[TEXT EXCERPT Boundary: Start]
Turning around a problem on this scale will not be easy. Research on tackling waiting lists shows they are a complex issue with no one-size-fits-all solution. Policies and strategies have had limited success and generally improvements have proved difficult to sustain. Waiting lists of this magnitude are not simply a backlog which could be cleared with one big push. They are a symptom of a system that is struggling to cope – because it is not providing enough care to keep up with people’s needs, because it is managing and prioritizing badly, or both.

Resources are tight but should not be a binding constraint. Northern Ireland spent more on health care per head in 2019/20 than any other UK country – £2,489 compared to £2,310 in England. This may be justified by higher need, but studies by us, the University of Stirling and others suggest that an area of England with similarly higher need would typically spend about the same.

The lack of a multi-year budget is also a constraint only insofar as Stormont makes it one. The English health service nearly always ends each year with a different sum than it expected, yet it writes multi-year plans based on understandings with wider government and assumptions.
[TEXT EXCERPT Boundary: End]
[DATA FOR ANALYSIS Boundary: Start]
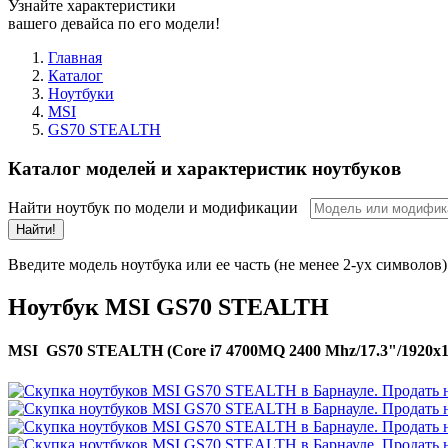
Узнайте характеристики
вашего девайса по его модели!
Главная
Каталог
Ноутбуки
MSI
GS70 STEALTH
Каталог моделей и характеристик ноутбуков
Найти ноутбук по модели и модификации
Найти!
Введите модель ноутбука или ее часть (не менее 2-ух символов)
Ноутбук MSI GS70 STEALTH
MSI GS70 STEALTH (Core i7 4700MQ 2400 Mhz/17.3"/1920x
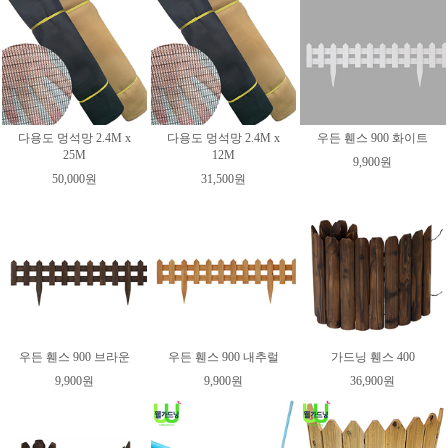
다용도 멍석망 2.4M x
다용도 멍석망 2.4M x
우든 휀스 900 화이트
25M
12M
9,900원
50,000원
31,500원
우든 휀스 900 브라운
우든 휀스 900 내추럴
가드닝 휀스 400
9,900원
9,900원
36,900원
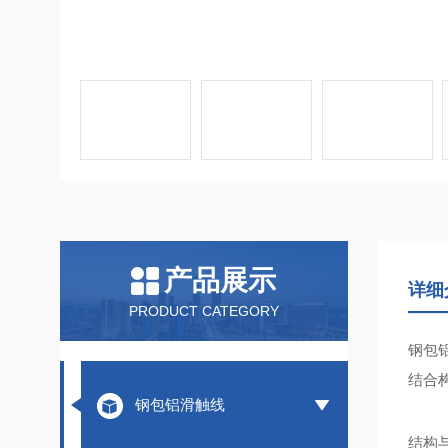
产品展示
详细
PRODUCT CATEGORY
钢包
结合
钢包铝滑触线
结构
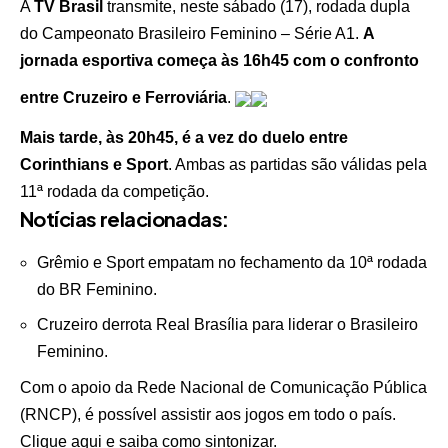
A
TV Brasil
transmite, neste sábado (17), rodada dupla
do Campeonato Brasileiro Feminino – Série A1.
A
jornada esportiva começa às 16h45 com o confronto
entre Cruzeiro e Ferroviária
.
Mais tarde, às 20h45, é a vez do duelo entre
Corinthians e Sport
. Ambas as partidas são válidas pela
11ª rodada da competição.
Notícias relacionadas:
Grêmio e Sport empatam no fechamento da 10ª rodada
do BR Feminino.
Cruzeiro derrota Real Brasília para liderar o Brasileiro
Feminino.
Com o apoio da Rede Nacional de Comunicação Pública
(RNCP), é possível assistir aos jogos em todo o país.
Clique aqui e saiba como sintonizar
.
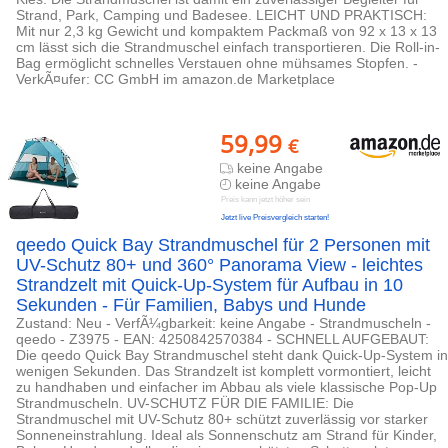
Strand, Park, Camping und Badesee. LEICHT UND PRAKTISCH:
Mit nur 2,3 kg Gewicht und kompaktem Packmaß von 92 x 13 x 13
cm lässt sich die Strandmuschel einfach transportieren. Die Roll-in-
Bag ermöglicht schnelles Verstauen ohne mühsames Stopfen. -
VerkÃ¤ufer: CC GmbH im amazon.de Marketplace
59,99
€
keine Angabe
keine Angabe
Preis kann jetzt höher sein
Jetzt live Preisvergleich starten!
qeedo Quick Bay Strandmuschel für 2 Personen mit
UV-Schutz 80+ und 360° Panorama View - leichtes
Strandzelt mit Quick-Up-System für Aufbau in 10
Sekunden - Für Familien, Babys und Hunde
Zustand: Neu - VerfÃ¼gbarkeit: keine Angabe - Strandmuscheln -
qeedo - Z3975 - EAN: 4250842570384 - SCHNELL AUFGEBAUT:
Die qeedo Quick Bay Strandmuschel steht dank Quick-Up-System in
wenigen Sekunden. Das Strandzelt ist komplett vormontiert, leicht
zu handhaben und einfacher im Abbau als viele klassische Pop-Up
Strandmuscheln. UV-SCHUTZ FÜR DIE FAMILIE: Die
Strandmuschel mit UV-Schutz 80+ schützt zuverlässig vor starker
Sonneneinstrahlung. Ideal als Sonnenschutz am Strand für Kinder,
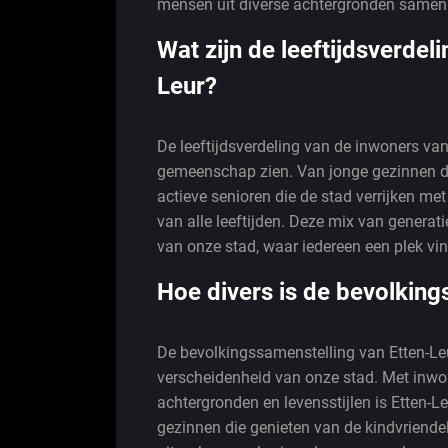
mensen uit diverse achtergronden samen
Wat zijn de leeftijdsverdel
Leur?
De leeftijdsverdeling van de inwoners van
gemeenschap zien. Van jonge gezinnen di
actieve senioren die de stad verrijken m
van alle leeftijden. Deze mix van generat
van onze stad, waar iedereen een plek vind
Hoe divers is de bevolking
De bevolkingssamenstelling van Etten-Leur
verscheidenheid van onze stad. Met inwone
achtergronden en levensstijlen is Etten-L
gezinnen die genieten van de kindvriendel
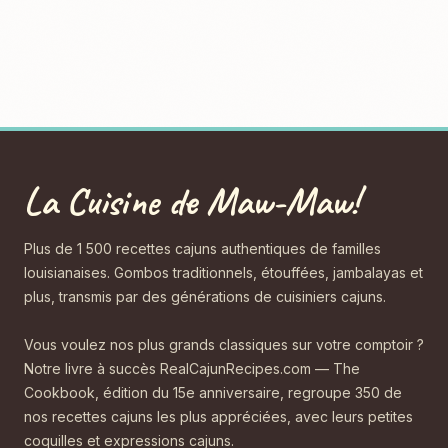
La Cuisine de Maw-Maw!
Plus de 1 500 recettes cajuns authentiques de familles
louisianaises. Gombos traditionnels, étouffées, jambalayas et
plus, transmis par des générations de cuisiniers cajuns.
Vous voulez nos plus grands classiques sur votre comptoir ?
Notre livre à succès RealCajunRecipes.com — The
Cookbook, édition du 15e anniversaire, regroupe 350 de
nos recettes cajuns les plus appréciées, avec leurs petites
coquilles et expressions cajuns.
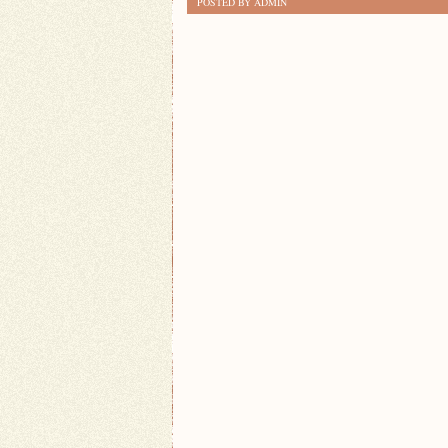
POSTED BY ADMIN
EFEKTYWNIE
TRENOWAĆ
FITNESS
W
DOMU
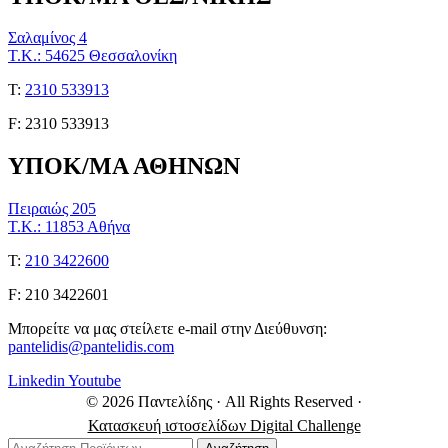
Σαλαμίνος 4
Τ.Κ.: 54625 Θεσσαλονίκη
Τ:
2310 533913
F: 2310 533913
ΥΠΟΚ/ΜΑ ΑΘΗΝΩΝ
Πειραιώς 205
Τ.Κ.: 11853 Αθήνα
Τ:
210 3422600
F: 210 3422601
Μπορείτε να μας στείλετε e-mail στην Διεύθυνση:
pantelidis@pantelidis.com
Linkedin
Youtube
© 2026 Παντελίδης
· All Rights Reserved
·
Κατασκευή ιστοσελίδων Digital Challenge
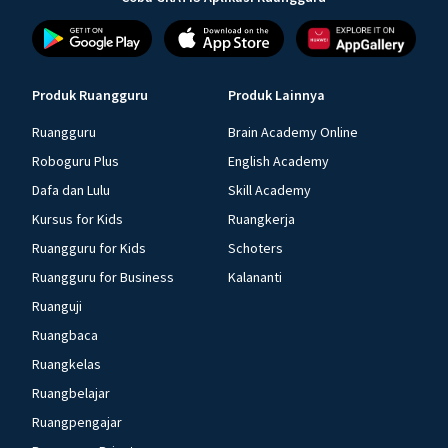
Produk Ruangguru
Produk Lainnya
Ruangguru
Brain Academy Online
Roboguru Plus
English Academy
Dafa dan Lulu
Skill Academy
Kursus for Kids
Ruangkerja
Ruangguru for Kids
Schoters
Ruangguru for Business
Kalananti
Ruanguji
Ruangbaca
Ruangkelas
Ruangbelajar
Ruangpengajar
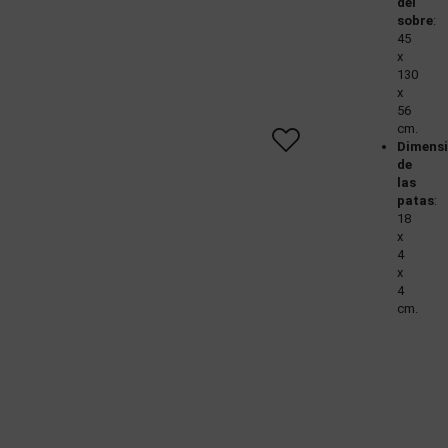
del
sobre
:
45
x
130
x
56
cm.
Dimens
de
las
patas
:
18
x
4
x
4
cm.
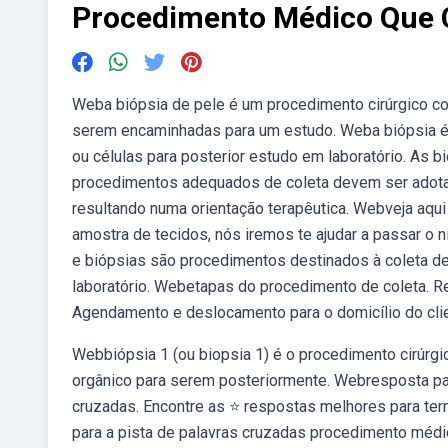
Procedimento Médico Que 
Weba biópsia de pele é um procedimento cirúrgico c
serem encaminhadas para um estudo. Weba biópsia é
ou células para posterior estudo em laboratório. As 
procedimentos adequados de coleta devem ser adotado
resultando numa orientação terapêutica. Webveja aqu
amostra de tecidos, nós iremos te ajudar a passar o 
e biópsias são procedimentos destinados à coleta de
laboratório. Webetapas do procedimento de coleta. Re
Agendamento e deslocamento para o domicílio do clie
Webbiópsia 1 (ou biopsia 1) é o procedimento cirúrgi
orgânico para serem posteriormente. Webresposta pa
cruzadas. Encontre as ⭐ respostas melhores para term
para a pista de palavras cruzadas procedimento médic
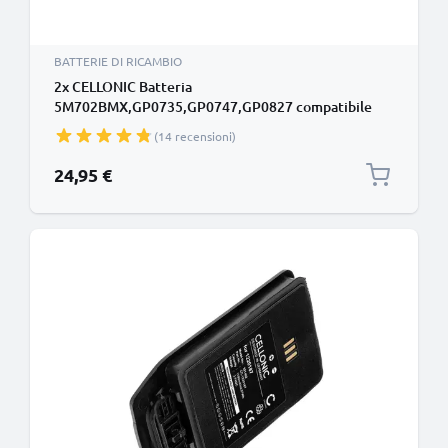
BATTERIE DI RICAMBIO
2x CELLONIC Batteria
5M702BMX,GP0735,GP0747,GP0827 compatibile
con Audioline Slim DECT 500 502 580 582, BT Verve
(14 recensioni)
450, Medion MD82877 MD82772 600mAh Ricambi
per telefono cordless
24,95 €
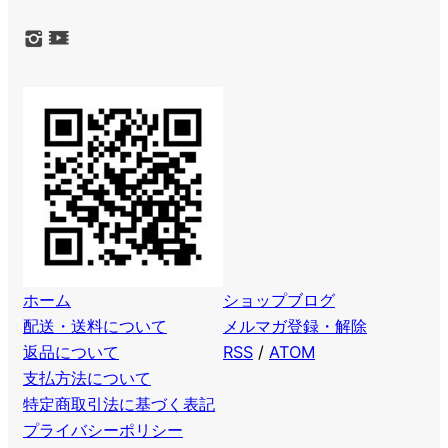
ホーム
ショップブログ
配送・送料について
メルマガ登録・解除
返品について
RSS
/
ATOM
支払方法について
特定商取引法に基づく表記
プライバシーポリシー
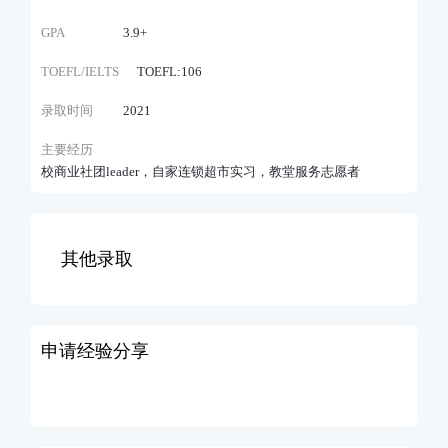
GPA
3.9+
TOEFL/IELTS
TOEFL:106
录取时间
2021
主要经历
校商业社团leader，自家连锁超市实习，教堂服务志愿者
其他录取
申请经验分享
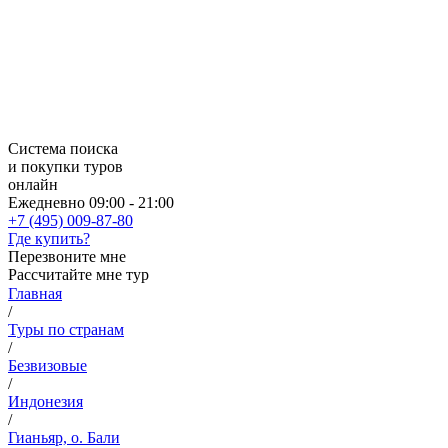
Система поиска
и покупки туров
онлайн
Ежедневно 09:00 - 21:00
+7 (495) 009-87-80
Где купить?
Перезвоните мне
Рассчитайте мне тур
Главная
/
Туры по странам
/
Безвизовые
/
Индонезия
/
Гианьяр, о. Бали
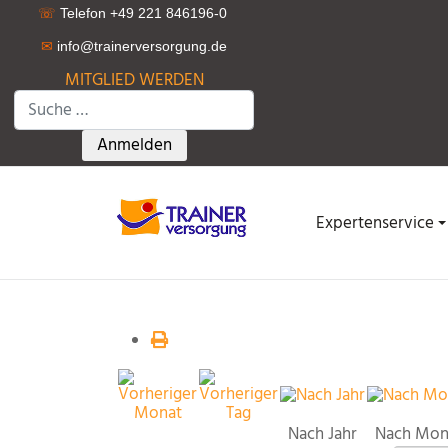
☏
Telefon +49 221 846196-0
✉
info@trainerversorgung.d
e
MITGLIED WERDEN
Suchen
Type 2 or more characters for results.
Anmelden
Expertenservice
Nach Jahr
Nach Mon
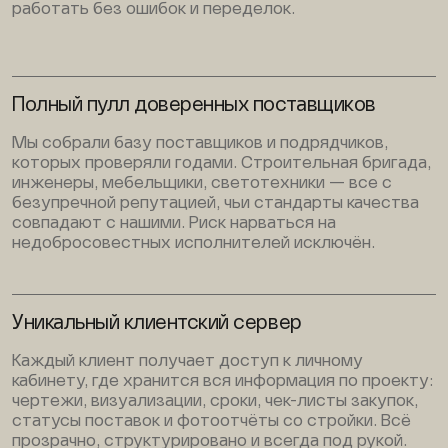
работать без ошибок и переделок.
Полный пулл доверенных поставщиков
Мы собрали базу поставщиков и подрядчиков,
которых проверяли годами. Строительная бригада,
инженеры, мебельщики, светотехники — все с
безупречной репутацией, чьи стандарты качества
совпадают с нашими. Риск нарваться на
недобросовестных исполнителей исключён.
Уникальный клиентский сервер
Каждый клиент получает доступ к личному
кабинету, где хранится вся информация по проекту:
чертежи, визуализации, сроки, чек-листы закупок,
статусы поставок и фотоотчёты со стройки. Всё
прозрачно, структурировано и всегда под рукой.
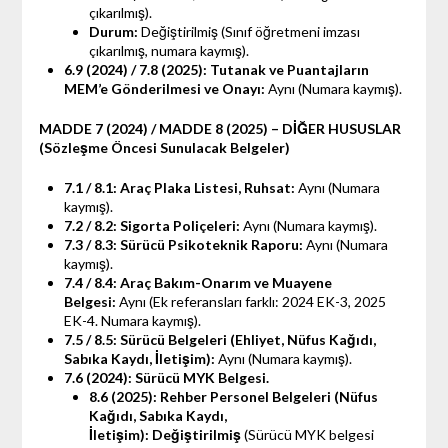
çıkarılmış).
Durum:
Değiştirilmiş (Sınıf öğretmeni imzası
çıkarılmış, numara kaymış).
6.9 (2024) / 7.8 (2025): Tutanak ve Puantajların
MEM’e Gönderilmesi ve Onayı:
Aynı (Numara kaymış).
MADDE 7 (2024) / MADDE 8 (2025) – DİĞER HUSUSLAR
(Sözleşme Öncesi Sunulacak Belgeler)
7.1 / 8.1: Araç Plaka Listesi, Ruhsat:
Aynı (Numara
kaymış).
7.2 / 8.2: Sigorta Poliçeleri:
Aynı (Numara kaymış).
7.3 / 8.3: Sürücü Psikoteknik Raporu:
Aynı (Numara
kaymış).
7.4 / 8.4: Araç Bakım-Onarım ve Muayene
Belgesi:
Aynı (Ek referansları farklı: 2024 EK-3, 2025
EK-4. Numara kaymış).
7.5 / 8.5: Sürücü Belgeleri (Ehliyet, Nüfus Kağıdı,
Sabıka Kaydı, İletişim):
Aynı (Numara kaymış).
7.6 (2024): Sürücü MYK Belgesi.
8.6 (2025): Rehber Personel Belgeleri (Nüfus
Kağıdı, Sabıka Kaydı,
İletişim):
Değiştirilmiş
(Sürücü MYK belgesi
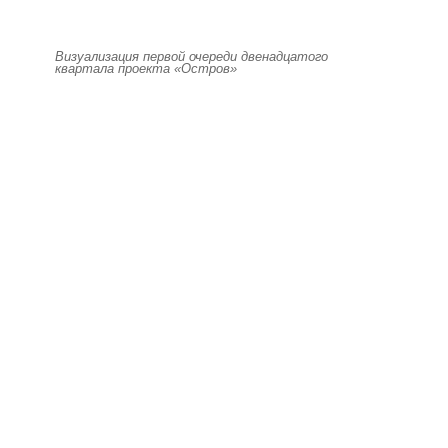
Визуализация первой очереди двенадцатого
квартала проекта «Остров»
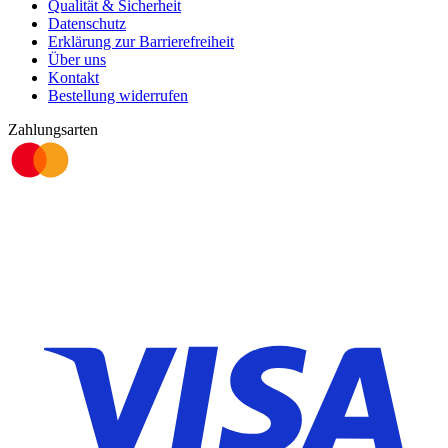
Qualität & Sicherheit
Datenschutz
Erklärung zur Barrierefreiheit
Über uns
Kontakt
Bestellung widerrufen
Zahlungsarten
[DATA FOR ANALYSIS Boundary: End]
Extend the passage on waiting lists in Northern Ireland's health service, picking up after its last sentence. The entries have no connection to the passage on waiting lists in Northern Ireland's health service.

# ANSWER SECTION:
To date the Department of Health have produced no plans to deal with this steadily worsening crisis. Tackling waiting lists was identified as a priority in the New Decade, New Approach deal to restore devolution in January 2020, but the arrival of the pandemic meant that the thorny issue of waiting lists were once again sidelined.

Systemic reform of health and social care in Northern Ireland has been repeatedly delayed. Seven major reviews in the last two decades pointed in the same direction of travel: rationalisation of services into fewer, larger hospitals, regional specialist centres and a focus on prevention. Whilst there is political consensus that this reform is essential nobody actually wants to grasp the nettle, especially if it sounds the death knell for smaller hospitals. The public deserve better than empty platitudes and wringing of hands when the latest quarterly figures are published. No one is saying that this will be easy but doing nothing is not an option.

So what are the solutions? Here are seven points of action we believe would help:

  1. Develop an honest and realistic long-term ten-year strategy to address waiting lists with targets and timelines underpinning a sustained, unrelenting focus on the task from civil servants, managers and clinicians. This should replace the charade of targets that are never met. The plan should be public with named individuals responsible for its delivery to ensure accountability and transparency.
  2. Step up the use of private hospitals across the UK and Ireland in the short term: this is the only source of more care which is immediately on tap.
  3. Focus on ensuring that the right patients are being put on the list and prioritised – not those who could be treated in the community. This work will be being done by trusts, but with limited transparency.
  4. There must be a long-term workforce plan, in particular for nursing where shortages are severe. International recruitment is the easiest immediate source of staff.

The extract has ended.